Bununla beraber Shakespeare’in Budala figüründe olduğu gibi ehlileştirilebilir. Budalalar ve soytarılar, kraliyet büyüklerine kabul edilemez gerçekleri söylemek için vardır, fakat bunları daha tatlı hale getirmek için bilmece paradoksla sararlar. Onların rolü, etraflarındaki herkesin nasıl rol yaptığını göstermektir. Aradaki fark, Budala rol yaptığını bilirken diğerlerinin bilmemesidir. Ancak başkalarıyla alay etmek ve onları azarlamak resmi görevinizin bir parçasıysa bu daha tolere edilebilir hale gelir. On İkinci Gece’de Olivia, “Yol verilmiş bir Budala’dan zarar gelmez,” der. Denildiği gibi, siz sadece işinizi yapıyorsunuz. Toplumsal sistem sarsılır ama isyana sürüklenmez. İsyanın bu kurumsallaşmış biçimi İngiliz siyasetinde parlamentodaki İşçi Partisi ya da daha genel olarak Majestelerinin Uslu Muhalefeti şeklinde yaşamaya devam ediyor.

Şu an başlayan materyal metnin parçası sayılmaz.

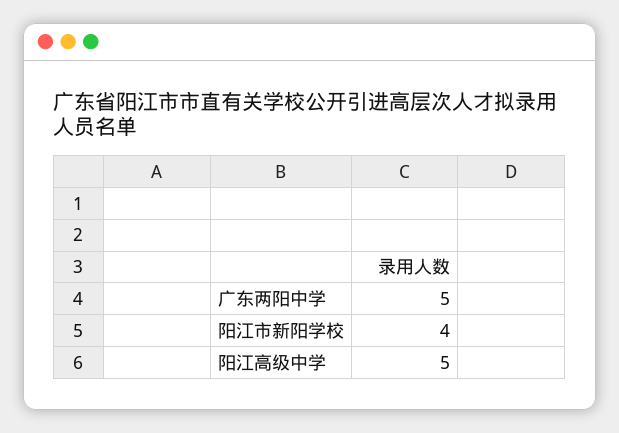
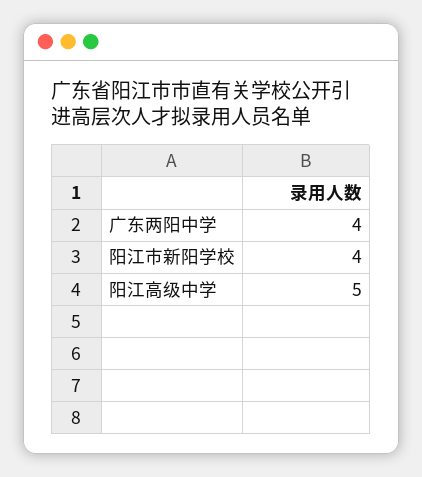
广东两阳中学: 5 -> 4

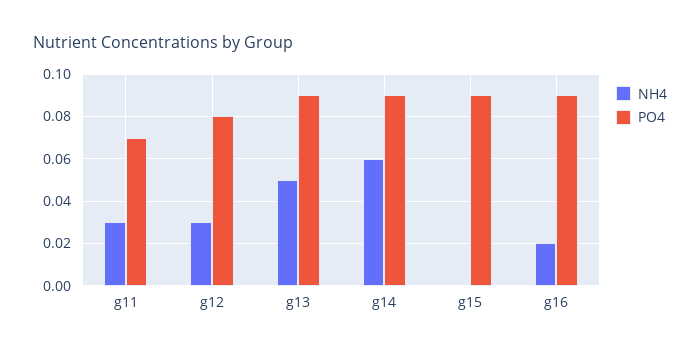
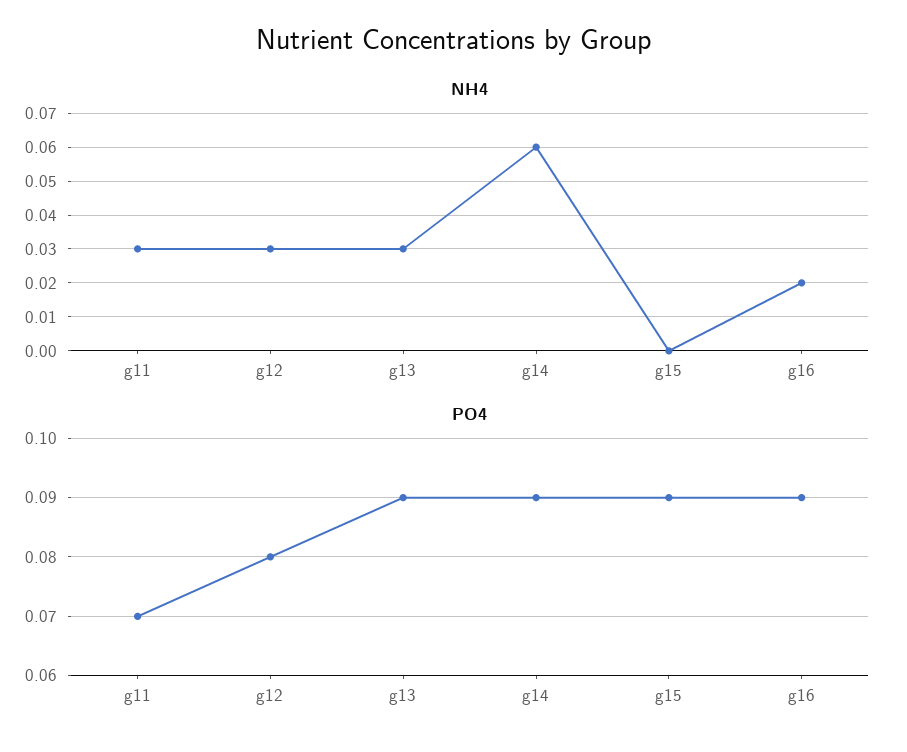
NH4, g13: 0.05 -> 0.03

Sendikalar sömürüye karşı bir savunmadan daha fazlası. İşçi hareketi geleneksel olarak kendisini rekabetten ziyade işbirliğine, bireysellikten ziyade dayanışmaya dayalı, şu anda sahip olduklarımıza alternatif bir yaşam biçimi sunuyor olarak görür. Eğer meşguliyeti şimdiyleyse aynı zamanda farklı türden bir geleceğin habercisidir. Grevleri nasıl durduracağız? Kaynakların grevleri gereksiz kılacak türden yeniden dağıtılmasıyla. Aksi takdirde kişisel servet ve kamusal sefaletin aynı eski antitezini sürdürmeye devam edeceğiz.


(*) Peterloo katliamı: 16 ağustos 1819 günü, parlamenter reform talebiyle Manchester’da bir araya gelen işçilere süvariler saldırmış ve 15 kişiyi öldürmüştü; 1889 Londra liman işçileri grevi (Terry Eagleton tarihleri karıştırıyor olmalı), Friedrich Engels’in de büyük bir coşkuyla karşıladığı, İngiliz emek hareketinde bir dönüm noktası olarak kabul edilen, yaklaşık 100 bin işçinin zaferle sonuçlanan eylemi.